%%

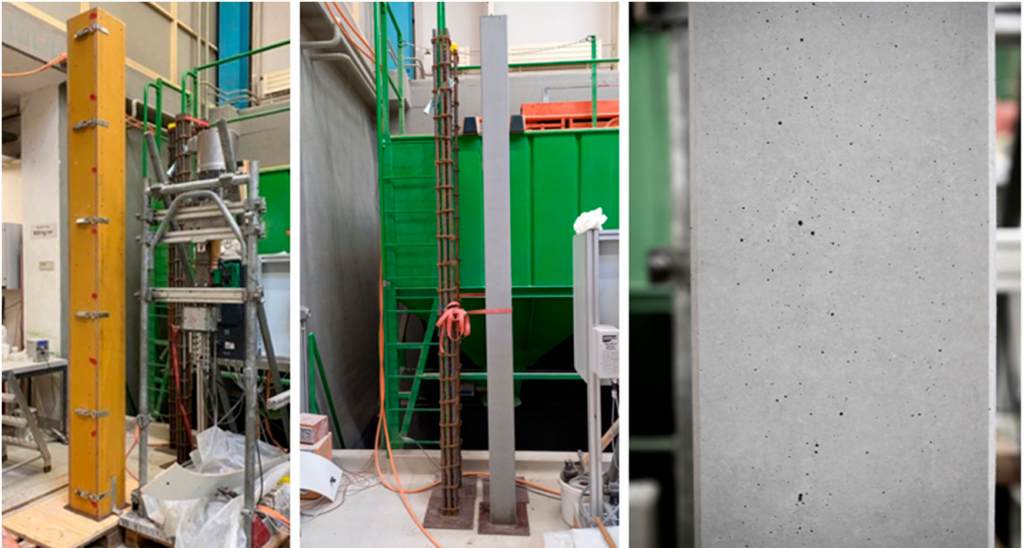
Figure 9. High-strength reinforced concrete column. From left to right: wooden formwork 150 × 150 mm, middle reinforcement cage provided by industry partner, result of casted column.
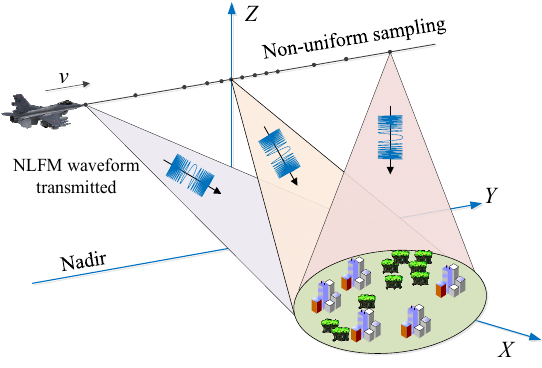
Figure 5. Imaging geometry of starring spotlight with NLFM waveform and ANUS.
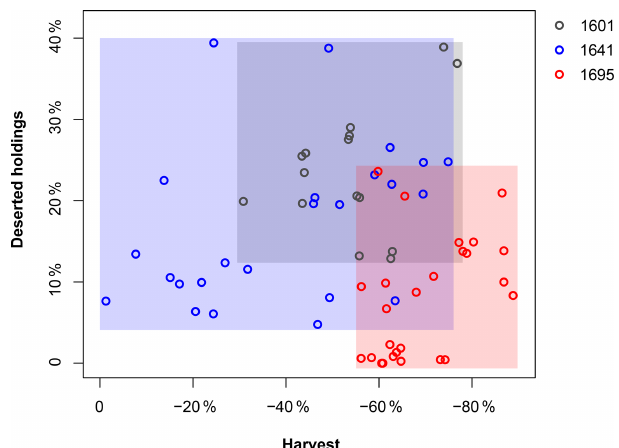
Figure 6. Relationship between 3-year harvest loss and desertion ratio means (data same as in Fig. 5) in Ostrobothnian parishes fol- lowing the three volcanic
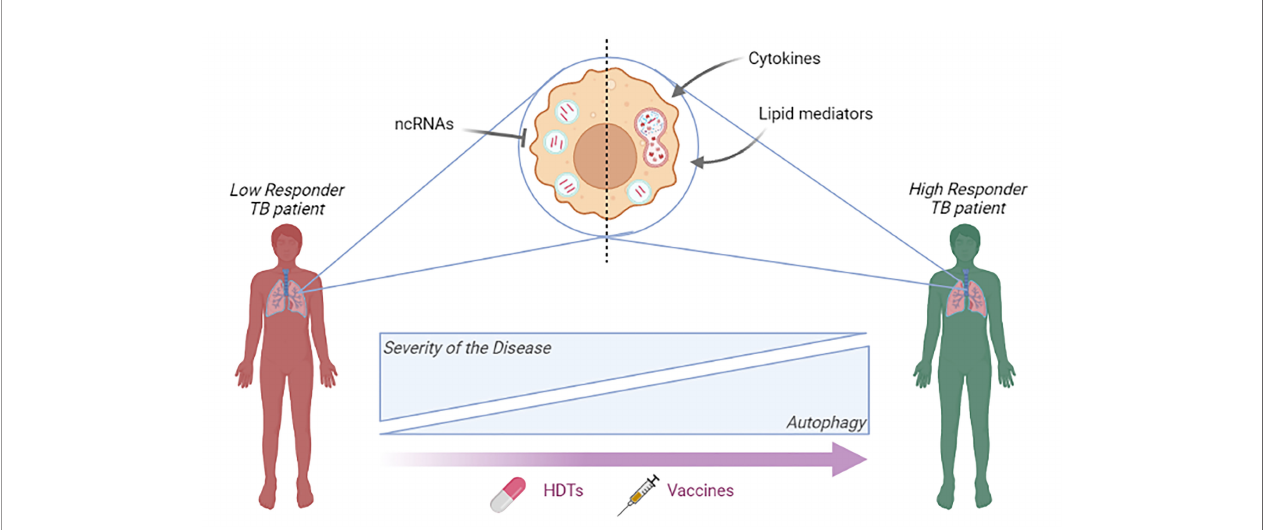
FIGURE 1 | A simpli fi ed model of the role of autophagy in TB patients according to their immunological response to Mtb . The potential in fl uence of immunological mediators and ncRNAs on autophagy is shown. High responder TB patients correspond to patients that display strong T cell immunity to Mtb , which correlates with milder manifestations of the disease (Pasquinelli et al., 2004; Jurado et al., 2012) and robust autophagic responses, as previously demonstrated (Rovetta et al., 2014; Tateosian et al., 2017). In contrast, patients with weak or no T cell responses to Mtb are associated with more severe disease (Pasquinelli et al., 2004; Jurado et al., 2012) and diminished autophagy (Rovetta et al., 2014; Tateosian et al., 2017). The purple arrow indicates the hypothetical impact of new HDT strategies (e.g.: autophagy as adjuvant therapy) in the treatment of TB patients and novel vaccines inducing an autophagic response. Figure created with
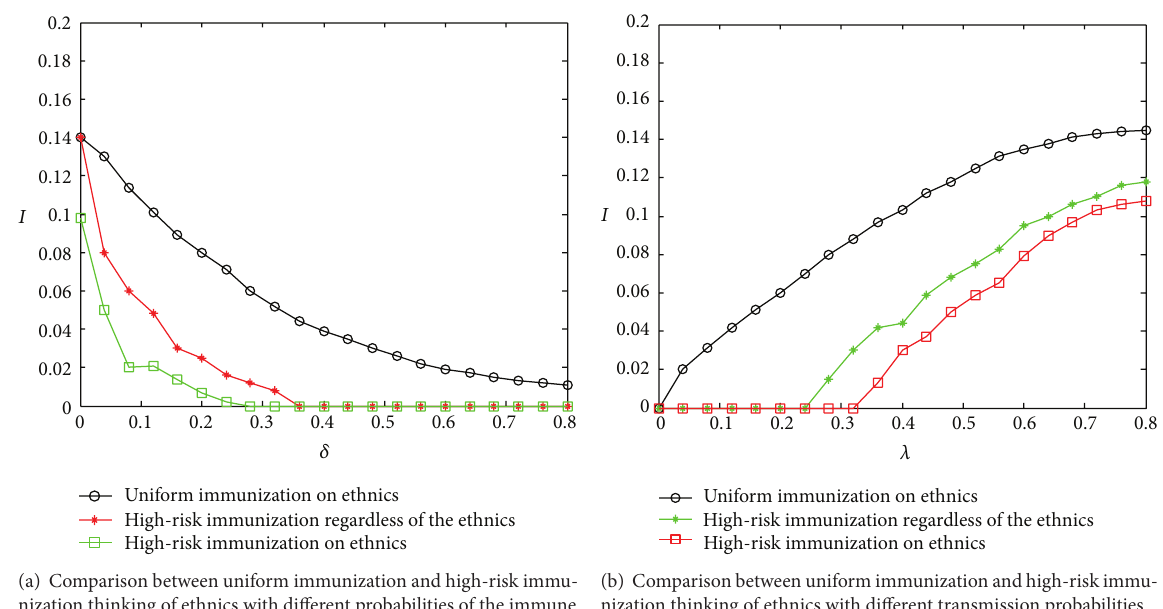
Figure 2: Computer simulations of SIRS model on BA scale-free networks ( 𝑁 = 2000, ⟨𝑘⟩ = 4 , 𝜁 𝐴𝐵 = 𝜁 𝐵𝐶 = 𝜁 𝐴𝐶 = 0.7 ). (a) At a fixed spreading rate 𝜆 = 0.3 , the changing of infected density 𝐼(𝛿) as a function of 𝛿 . (b) At a fixed vaccinating rate 𝛿 = 0.3 , the changing of infected density 𝐼(𝜆) as a function of 𝜆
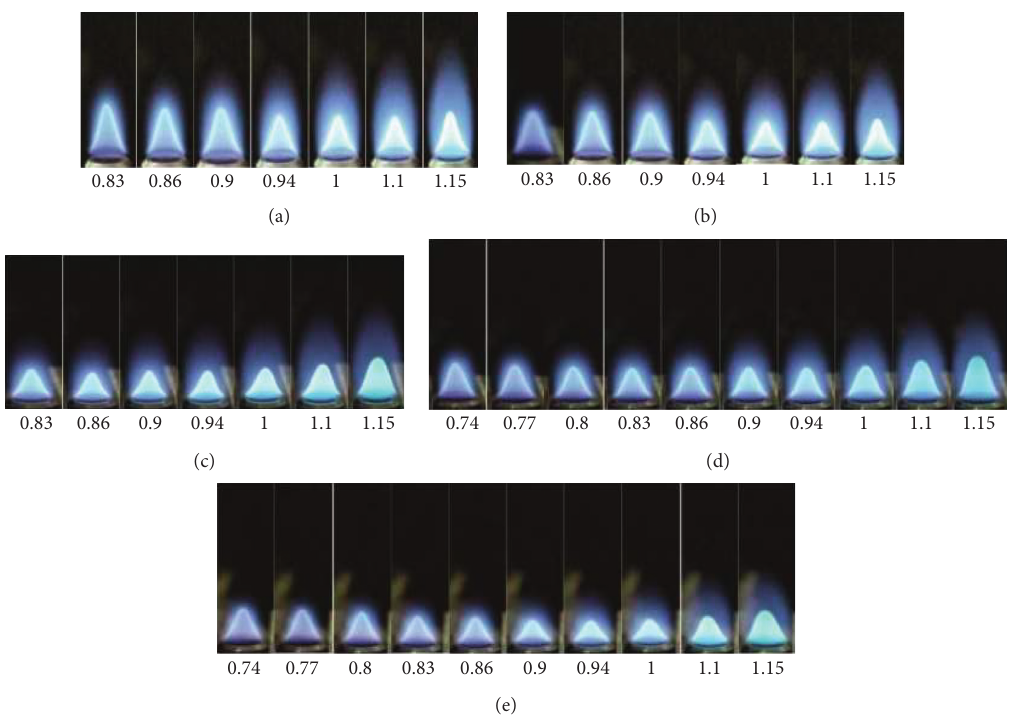
Figure 4: Stability and shape of the flame of coconut oil at equivalence ratio: (a) without magnet; (b) magnet S-S; (c) magnet N-N; (d) magnet S-N; (e) magnet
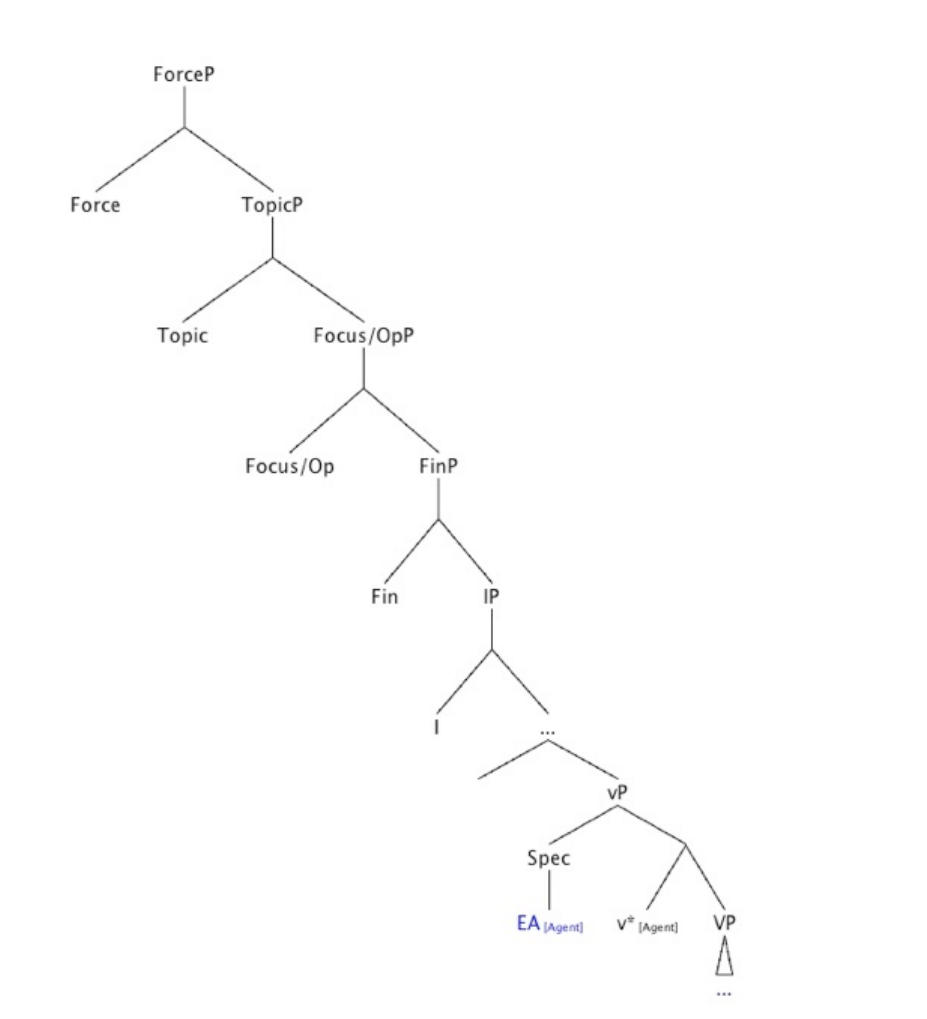
Figure 2 . Renaissance Italian active clause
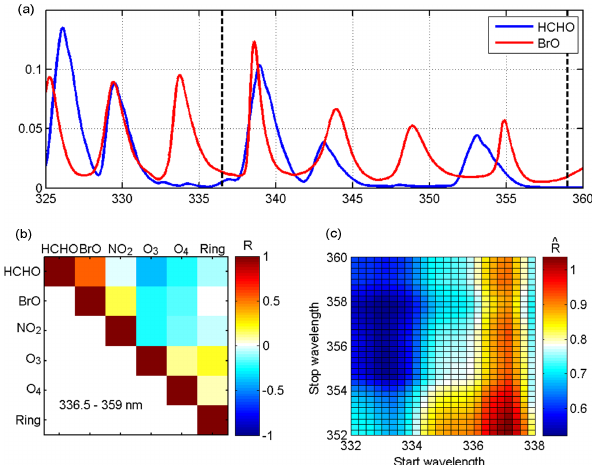
Fig. 15. (a) HCHO and BrO absorption cross sections in the 325– 360nm wavelength range convolved at the resolution of the BIRA instrument (0.38nm FWHM) and normalized in arbitrary units. (b) Correlation matrix of the absorption cross sections used for HCHO DOAS retrievals in the 336.5–359nm interval. (c) Overall correlation (expressed as the root mean square of the non-diagonal elements of the correlation matrix) for different wavelength inter- vals in the 332–360nm wavelength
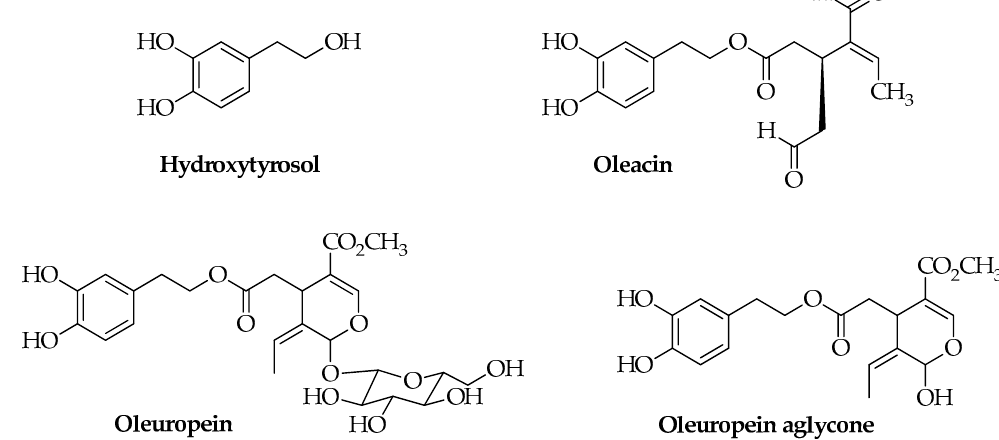
Figure 1. Chemical structures of hydroxytyrosol and derivatives found in EVOO.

%%

Your instructions: Output should consist of the lines above from the one with "Figure 5. Imaging" down to the one with "Figure 6. Relationship", exact and without pictures.

Written solution:
Figure 5. Imaging geometry of starring spotlight with NLFM waveform and ANUS.
Figure 6. Relationship between 3-year harvest loss and desertion ratio means (data same as in Fig. 5) in Ostrobothnian parishes fol- lowing the three volcanic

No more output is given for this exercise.